Dem versucht die Caritas in ihren neun Einrichtungen für wohnungs- und obdachlose Menschen entgegenzuwirken. Dort sind im Moment fast 300 Männer, Frauen und Familien untergebracht, im gesamten laufenden Jahren waren es rund 800 Männer, Frauen und Familien, die hier Zuflucht gefunden haben. Insgesamt werden in den über ganz Südtirol verteilten Häusern pro Jahr über 100.000 Nächtigungen verzeichnet. Eine Zunahme ist durch das Wohnproblem der Flüchtlinge zu erwarten, die sich trotz Anerkennung schwer tun, auf dem Wohnungsmarkt eine Unterkunft zu finden.
„Natürlich ist es wichtig, dass die Betroffenen erstmal wieder ein Dach über dem Kopf haben, warme Mahlzeiten bekommen und auf ihre Hygiene achten können“, sagt Tucconi. „Doch genauso wichtig ist es auch, dass wir ihnen dabei helfen, wieder ein selbstbestimmtes Leben in Würde führen zu können. Eine sinnvolle Beschäftigung und eine angemessene, autonome Wohnmöglichkeit sind die wichtigsten Voraussetzungen dafür. Dieser zukunftsorientierte Ansatz ist uns als Caritas sehr wichtig.“
„In unseren Strukturen werden die Betroffenen nicht einfach nur versorgt. Vielmehr versuchen wir eine positive Beziehung zu den Gästen herzustellen, sie individuell und zielorientiert zu betreuen und zu begleiten. Sie werden als Menschen mit ihren ganz persönlichen Fähigkeiten und Möglichkeiten gesehen. Das ist eine ganz wichtige Voraussetzung für eine erfolgreiche Wiedereingliederung und die Rückkehr in ein autonomes Leben“, sagt Magdalena Oberrauch, die Leiterin der Obdachloseneinrichtung „Haus der Gastfreundschaft“ in der Bozner Trientstraße. „Die Betroffenen werden motiviert und es wird versucht, ihr Selbstvertrauen zu stärken.
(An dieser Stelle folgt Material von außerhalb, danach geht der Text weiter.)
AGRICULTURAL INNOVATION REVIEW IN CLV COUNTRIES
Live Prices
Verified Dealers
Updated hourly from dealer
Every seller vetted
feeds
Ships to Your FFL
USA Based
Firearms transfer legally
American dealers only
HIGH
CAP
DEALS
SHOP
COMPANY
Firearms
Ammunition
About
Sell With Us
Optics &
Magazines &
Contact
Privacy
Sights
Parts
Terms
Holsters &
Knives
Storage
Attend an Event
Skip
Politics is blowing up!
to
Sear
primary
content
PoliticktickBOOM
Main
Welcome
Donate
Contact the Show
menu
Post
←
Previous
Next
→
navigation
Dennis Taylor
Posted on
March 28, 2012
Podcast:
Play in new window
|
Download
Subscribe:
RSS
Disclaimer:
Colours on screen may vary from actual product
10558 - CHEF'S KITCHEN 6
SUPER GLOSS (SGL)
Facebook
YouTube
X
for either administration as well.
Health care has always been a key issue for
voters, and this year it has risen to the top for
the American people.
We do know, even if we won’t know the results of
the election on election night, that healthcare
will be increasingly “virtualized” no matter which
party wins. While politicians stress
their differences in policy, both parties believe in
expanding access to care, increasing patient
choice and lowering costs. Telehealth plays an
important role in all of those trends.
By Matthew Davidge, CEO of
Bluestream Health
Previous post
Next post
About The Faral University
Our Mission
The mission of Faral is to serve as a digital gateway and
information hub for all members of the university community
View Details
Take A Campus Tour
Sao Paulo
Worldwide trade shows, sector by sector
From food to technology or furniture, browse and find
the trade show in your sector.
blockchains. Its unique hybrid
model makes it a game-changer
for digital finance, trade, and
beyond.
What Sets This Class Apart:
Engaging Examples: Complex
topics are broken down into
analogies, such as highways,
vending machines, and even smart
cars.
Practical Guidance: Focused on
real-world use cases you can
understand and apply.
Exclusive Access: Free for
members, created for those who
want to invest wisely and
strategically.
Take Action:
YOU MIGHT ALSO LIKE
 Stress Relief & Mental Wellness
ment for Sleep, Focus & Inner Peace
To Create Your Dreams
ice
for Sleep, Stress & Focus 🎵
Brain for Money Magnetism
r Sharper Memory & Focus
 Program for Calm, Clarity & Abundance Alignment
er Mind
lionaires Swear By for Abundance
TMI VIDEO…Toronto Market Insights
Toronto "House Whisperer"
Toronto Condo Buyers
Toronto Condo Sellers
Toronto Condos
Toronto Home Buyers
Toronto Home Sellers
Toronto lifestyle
Das verhindert, dass ihre Probleme chronisch werden und sie in ihrer Situation dauerhaft steckenbleiben. Auch das Umfeld der Betroffenen wir in die Sozialarbeit miteinbezogen. Freiwillige, Pfarreien, Betriebe und/oder Vereine sind eine wichtige Stütze und ermöglichen den Betroffenen den Kontakt zur Außenwelt und die Teilhabe am gesellschaftlichen Leben.“
Denn auch das ist ein wichtiges Ziel der Hilfsaktion „Not ist näher als du denkst“. „Einerseits sollen Betroffene ermutigt werden, sich rechtzeitig Hilfe zu suchen und Hilfe anzunehmen; andererseits will die Caritas die Bevölkerung zu mehr Solidarität und zum Spenden anhalten“, erklärt Direktor Paolo Valente das Ziel der Hilfsaktion. „Wenn wir alle etwas näher hinschauen und den Sorgen und Nöten unserer Mitmenschen nicht gleichgültig gegenüberstehen, kann viel Not schon rechtzeitig abgefangen werden. In Südtirol gibt es zum Glück eine Reihe von Menschen, die sich für ihre Nächsten einsetzen und die Caritas bei ihrer Arbeit unterstützen. Die einen tun dies, indem sie ihre Zeit und ihre Fähigkeiten zur Verfügung stellen, die anderen drücken ihre Solidarität über Spenden aus“, sagt Valente. Er verweist in diesem Zusammenhang auf die Kirchensammlung an diesem Sonntag, dem Caritas-Sonntag und auf die Möglichkeit, die Arbeit der Caritas für Menschen in Not in Südtirol mittels einer Banküberweisung unter dem Kennwort „Caritas“ zu unterstützen. „Wir sagen Ihnen dafür schon im Voraus Vergelt’s Gott“, schließen die beiden Direktoren.
Die Zahlen der Caritas:
In Bozen haben im Haus der Gastfreundschaft heuer 87 Männer und im Haus Margaret insgesamt 52 Frauen ein Dach über dem Kopf gefunden. Im Haus Freinademetz sind insgesamt 81 Frauen, Männer und auch Familien in akuter Wohnungsnot untergekommen. Im Dienst Migrantes in Bozen, an welchen drei verschiedene Strukturen zur Unterbringung von wohnungslosen Nicht-EU-Bürgern angebunden sind, haben heuer von Jänner bis Ende Oktober 294 Frauen, Männer und Kinder eine vorübergehende Bleibe gefunden. In Bruneck führt die Caritas das Haus Jona, in welchem 36 Personen beherbergt werden konnten, während über den Dienst Vier Wände in 20 Wohneinheiten in Brixen und Kaltern insgesamt 60 Personen ein vorübergehendes Zuhause gefunden haben. Im Haus Arché in Meran sowie in dem angeschlossenen Nachtquartier, in der Marienherberge und den beiden Trainingswohnungen fanden bisher insgesamt 130 Personen eine Bleibe.